Essential Oils
While the Obama Administration is taking a great deal of heat from progressives for the apparent softening of its commitment to a public option for health care coverage, Health and Human Services Secretary Kathleen Sebelius has come in for special criticism over her suggestion Sunday that a public plan is not essential to the push for comprehensive health care reform. The implication is that the Obama Administration is now mainly interested in reforming the private insurance market, an area where it is more likely to achieve legislative success by the end of the year.
Sebelius was wall-to-wall on the Sunday morning shows, so I actually caught her several times, including the interview in question with CNN’s John King. At the time, it sure seemed to me like she was backing away from any commitment to a public option, so I was surprised to subsequently read that Sebelius has blamed the media for causing the furor on the left by highlighting a misinterpretation of her comments.
But now I have gone back and watched a clip of the CNN interview over and over, and I am a bit uncertain, which itself is problematic for the president from a political communications perspective.
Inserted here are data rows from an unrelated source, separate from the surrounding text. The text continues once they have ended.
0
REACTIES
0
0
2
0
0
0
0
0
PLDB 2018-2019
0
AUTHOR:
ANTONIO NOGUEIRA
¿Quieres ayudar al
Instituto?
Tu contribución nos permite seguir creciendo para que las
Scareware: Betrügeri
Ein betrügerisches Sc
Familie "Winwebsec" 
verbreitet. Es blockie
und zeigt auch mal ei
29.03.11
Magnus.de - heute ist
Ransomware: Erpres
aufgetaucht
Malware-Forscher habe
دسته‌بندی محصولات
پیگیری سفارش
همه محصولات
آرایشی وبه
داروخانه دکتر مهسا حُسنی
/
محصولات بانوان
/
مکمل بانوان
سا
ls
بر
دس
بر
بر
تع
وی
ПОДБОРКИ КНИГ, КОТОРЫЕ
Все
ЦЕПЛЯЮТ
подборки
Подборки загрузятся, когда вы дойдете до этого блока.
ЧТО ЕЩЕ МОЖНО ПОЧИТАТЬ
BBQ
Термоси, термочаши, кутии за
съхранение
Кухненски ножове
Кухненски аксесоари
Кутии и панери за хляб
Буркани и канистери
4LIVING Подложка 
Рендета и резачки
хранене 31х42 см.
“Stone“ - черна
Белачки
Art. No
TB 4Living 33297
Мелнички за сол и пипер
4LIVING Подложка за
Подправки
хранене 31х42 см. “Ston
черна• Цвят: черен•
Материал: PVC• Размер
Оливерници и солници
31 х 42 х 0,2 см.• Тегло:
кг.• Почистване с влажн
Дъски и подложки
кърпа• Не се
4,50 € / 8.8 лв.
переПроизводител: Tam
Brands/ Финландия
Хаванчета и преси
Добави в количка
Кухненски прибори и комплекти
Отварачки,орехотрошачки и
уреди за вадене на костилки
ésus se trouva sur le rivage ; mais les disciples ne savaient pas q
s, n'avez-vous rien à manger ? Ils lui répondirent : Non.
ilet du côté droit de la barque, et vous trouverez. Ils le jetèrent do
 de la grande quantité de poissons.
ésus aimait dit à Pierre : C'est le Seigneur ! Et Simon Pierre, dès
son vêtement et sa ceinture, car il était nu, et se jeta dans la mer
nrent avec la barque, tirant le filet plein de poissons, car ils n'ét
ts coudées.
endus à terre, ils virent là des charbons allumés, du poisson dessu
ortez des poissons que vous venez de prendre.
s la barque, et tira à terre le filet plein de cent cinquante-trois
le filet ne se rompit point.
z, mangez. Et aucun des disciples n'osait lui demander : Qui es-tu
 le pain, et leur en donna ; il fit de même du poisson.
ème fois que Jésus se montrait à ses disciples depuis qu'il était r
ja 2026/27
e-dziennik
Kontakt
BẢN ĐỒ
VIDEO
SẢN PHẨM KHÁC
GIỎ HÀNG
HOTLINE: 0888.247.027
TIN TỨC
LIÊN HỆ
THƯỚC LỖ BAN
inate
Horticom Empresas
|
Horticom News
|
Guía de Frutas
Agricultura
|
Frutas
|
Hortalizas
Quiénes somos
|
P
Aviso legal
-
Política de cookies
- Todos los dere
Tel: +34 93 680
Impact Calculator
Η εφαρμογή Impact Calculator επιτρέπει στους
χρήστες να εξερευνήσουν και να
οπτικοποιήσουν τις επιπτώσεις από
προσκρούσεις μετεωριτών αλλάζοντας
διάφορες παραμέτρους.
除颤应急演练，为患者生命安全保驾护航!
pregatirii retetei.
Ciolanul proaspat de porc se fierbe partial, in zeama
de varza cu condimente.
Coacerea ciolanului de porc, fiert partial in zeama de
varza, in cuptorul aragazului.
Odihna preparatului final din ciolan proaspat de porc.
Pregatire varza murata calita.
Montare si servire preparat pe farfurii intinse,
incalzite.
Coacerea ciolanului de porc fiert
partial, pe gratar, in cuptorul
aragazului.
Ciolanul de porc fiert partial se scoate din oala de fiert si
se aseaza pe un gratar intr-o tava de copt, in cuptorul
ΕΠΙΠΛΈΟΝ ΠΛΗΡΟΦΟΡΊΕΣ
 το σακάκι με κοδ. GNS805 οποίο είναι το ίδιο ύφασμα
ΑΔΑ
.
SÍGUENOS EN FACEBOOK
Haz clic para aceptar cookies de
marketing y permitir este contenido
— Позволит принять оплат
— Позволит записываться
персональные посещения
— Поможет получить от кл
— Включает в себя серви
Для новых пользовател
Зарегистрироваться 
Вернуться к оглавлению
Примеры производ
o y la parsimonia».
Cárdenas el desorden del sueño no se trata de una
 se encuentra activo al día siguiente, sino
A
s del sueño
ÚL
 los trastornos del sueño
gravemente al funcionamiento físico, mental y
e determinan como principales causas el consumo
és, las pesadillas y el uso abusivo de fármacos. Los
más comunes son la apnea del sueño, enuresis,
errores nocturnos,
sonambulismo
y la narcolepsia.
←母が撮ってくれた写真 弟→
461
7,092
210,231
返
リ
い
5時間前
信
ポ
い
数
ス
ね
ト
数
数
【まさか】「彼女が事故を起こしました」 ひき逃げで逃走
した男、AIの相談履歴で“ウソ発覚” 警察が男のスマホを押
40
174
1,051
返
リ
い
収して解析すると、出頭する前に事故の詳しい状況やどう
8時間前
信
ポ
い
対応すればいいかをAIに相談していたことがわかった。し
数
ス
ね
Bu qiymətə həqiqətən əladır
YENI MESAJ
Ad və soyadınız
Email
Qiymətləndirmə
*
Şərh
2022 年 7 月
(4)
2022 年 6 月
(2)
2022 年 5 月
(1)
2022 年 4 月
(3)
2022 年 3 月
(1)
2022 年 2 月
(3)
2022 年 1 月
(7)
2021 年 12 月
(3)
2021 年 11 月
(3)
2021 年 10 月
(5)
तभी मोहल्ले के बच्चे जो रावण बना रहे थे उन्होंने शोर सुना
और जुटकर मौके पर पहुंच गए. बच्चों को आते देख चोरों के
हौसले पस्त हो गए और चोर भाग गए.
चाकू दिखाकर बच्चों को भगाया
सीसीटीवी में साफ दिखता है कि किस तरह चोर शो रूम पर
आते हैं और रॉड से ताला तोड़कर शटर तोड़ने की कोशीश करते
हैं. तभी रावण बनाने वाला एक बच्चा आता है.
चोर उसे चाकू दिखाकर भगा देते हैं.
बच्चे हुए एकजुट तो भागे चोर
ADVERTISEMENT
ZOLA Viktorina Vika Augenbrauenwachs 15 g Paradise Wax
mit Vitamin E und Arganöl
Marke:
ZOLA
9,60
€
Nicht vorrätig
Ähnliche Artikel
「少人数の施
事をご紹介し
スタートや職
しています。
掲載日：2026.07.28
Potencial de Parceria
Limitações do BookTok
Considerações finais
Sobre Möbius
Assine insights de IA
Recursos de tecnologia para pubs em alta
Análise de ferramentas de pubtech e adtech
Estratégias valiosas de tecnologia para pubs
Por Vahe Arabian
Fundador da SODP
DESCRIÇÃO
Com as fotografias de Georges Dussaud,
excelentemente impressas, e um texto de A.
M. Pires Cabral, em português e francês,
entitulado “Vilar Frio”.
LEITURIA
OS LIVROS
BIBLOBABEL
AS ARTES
Sebelius seems to be saying that either a single-payer government program or a consumer-owned, nonprofit cooperative could provide the competition with private insurers necessary to lower health care costs.
So for Sebelius, choosing between the two possibilities is not the essential question, as long as there is some sort of alternative to private insurance in the final bill. This would be in keeping with the Obama Administration’s position in recent months, hence the secretary’s claim that nothing has changed. Sebelius’ comments near the end of the clip seem to reinforce this interpretation, but it is by no means clear.